라즈베리 파이 3B 64bit OS 에서는 잘 실행되는데

pi@raspberrypi:~ $ mpirun
--------------------------------------------------------------------------
mpirun could not find anything to do.

It is possible that you forgot to specify how many processes to run
via the "-np" argument.
--------------------------------------------------------------------------

pi@raspberrypi:~ $ mpirun --version
mpirun (Open MPI) 4.1.0

Report bugs to http://www.open-mpi.org/community/help/

 

odroid c2 에서는(aarch64) 에러가 난다

$ mpirun
Illegal instruction

$ mpirun --help
Illegal instruction

$ mpirun --version
mpirun (Open MPI) 4.0.3

Report bugs to http://www.open-mpi.org/community/help/

 

strace라던가 써서 추적해보려는데 패키지가 되먹질 않으니 짜증나네 -_ㅠ

 

odroid c2

geteuid()                               = 1000
openat(AT_FDCWD, "/proc/cpuinfo", O_RDONLY) = 3
--- SIGILL {si_signo=SIGILL, si_code=ILL_ILLOPC, si_addr=0x7fa18b7cfc} ---
+++ killed by SIGILL +++
Illegal instruction

 

라즈베리 파이

geteuid()                               = 1000
openat(AT_FDCWD, "/proc/cpuinfo", O_RDONLY) = 3
close(3)                                = 0
getuid()                                = 1000
geteuid()                               = 1000

 

도대체 고작 /proc/cpuinfo 여는걸로 죽다니 머지?

 

+

gdb로 해보니 뜬금없이 libopen-pal.so.40 에서 죽는다. 도대체 PAL 이 멀하는데 illegal instruction 을 띄울 작업을 하는거지?

$ gdb mpirun
GNU gdb (Ubuntu 9.2-0ubuntu1~20.04.1) 9.2
Copyright (C) 2020 Free Software Foundation, Inc.
License GPLv3+: GNU GPL version 3 or later <http://gnu.org/licenses/gpl.html>
This is free software: you are free to change and redistribute it.
There is NO WARRANTY, to the extent permitted by law.
Type "show copying" and "show warranty" for details.
This GDB was configured as "aarch64-linux-gnu".
Type "show configuration" for configuration details.
For bug reporting instructions, please see:
<http://www.gnu.org/software/gdb/bugs/>.
Find the GDB manual and other documentation resources online at:
    <http://www.gnu.org/software/gdb/documentation/>.

For help, type "help".
Type "apropos word" to search for commands related to "word"...
Reading symbols from mpirun...
(No debugging symbols found in mpirun)
(gdb) r
Starting program: /usr/bin/mpirun 
[Thread debugging using libthread_db enabled]
Using host libthread_db library "/lib/aarch64-linux-gnu/libthread_db.so.1".

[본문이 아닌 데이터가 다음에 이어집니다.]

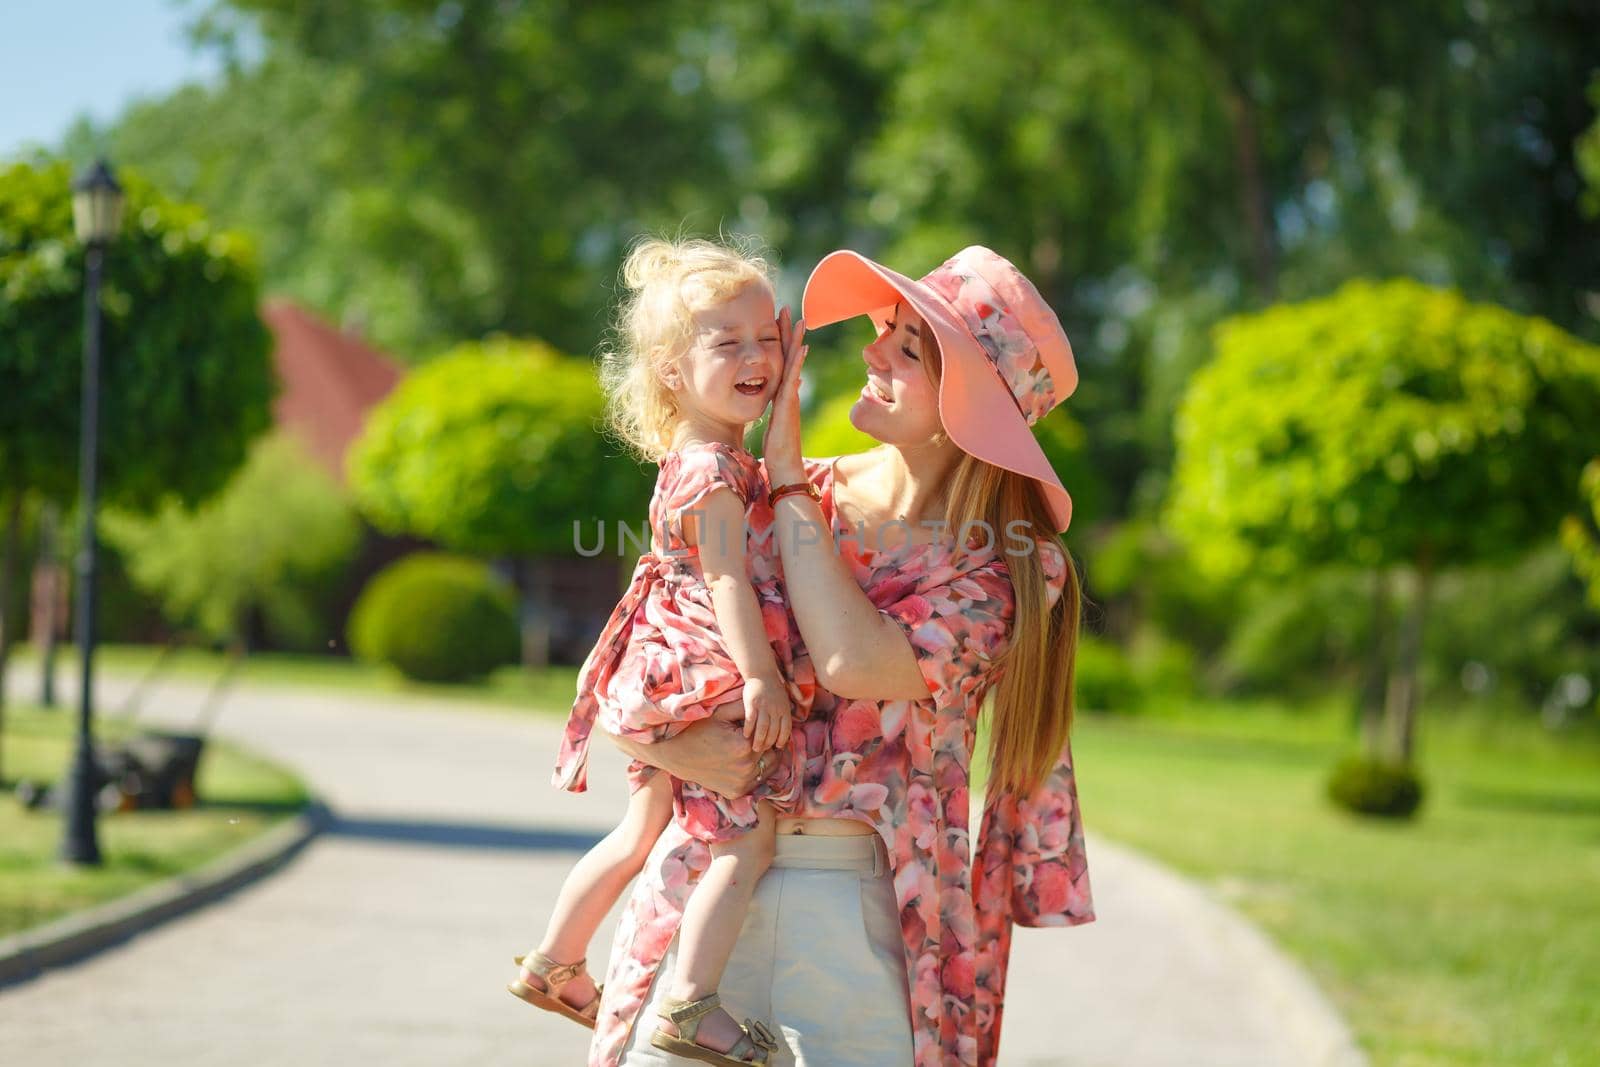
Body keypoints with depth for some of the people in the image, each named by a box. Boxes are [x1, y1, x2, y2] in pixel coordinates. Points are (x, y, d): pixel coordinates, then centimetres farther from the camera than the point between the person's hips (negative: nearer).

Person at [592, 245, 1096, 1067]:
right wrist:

Program received signal SIGILL, Illegal instruction.
0x0000007fb7ec5cfc in ?? () from /usr/lib/aarch64-linux-gnu/libopen-pal.so.40

 

눈이 이상해졌나 open-pam 인 줄.. -_-

아무튼 libopen-pal 혹은 OPAL  이라는 녀석이 현재 문제인데

openmpi는 liboshmem(shared memory 관리?) libmpi 그리고 libopen-pal로 구성된다고 한다.

That is, they are compiled into separate libraries: liboshmem, libmpi, libopen-pal with a strict dependency order: OSHMEM depends on OMPI, OMPI depends on OPAL.

[링크:  https://docs.open-mpi.org/en/v5.0.x/developers/terminology.html]

 

open PAL은 체크포인트 와 프로그램 재시작을 할 수 있도록 해주는 녀석이니..

프로세서에 대해서 잘 알아야 프로그램을 멈추고 실행하게 할테니..

반대로 생각하면 odroid-c2에서 적용된 aarch64 버전이 amlogic 기반의 ap와는 맞지 않게 빌드된걸려나?

Open PAL can involuntarily checkpoint and restart sequential programs. Doing so requires that Open PAL was compiled with thread support and that the back-end checkpointing systems are available at run-time.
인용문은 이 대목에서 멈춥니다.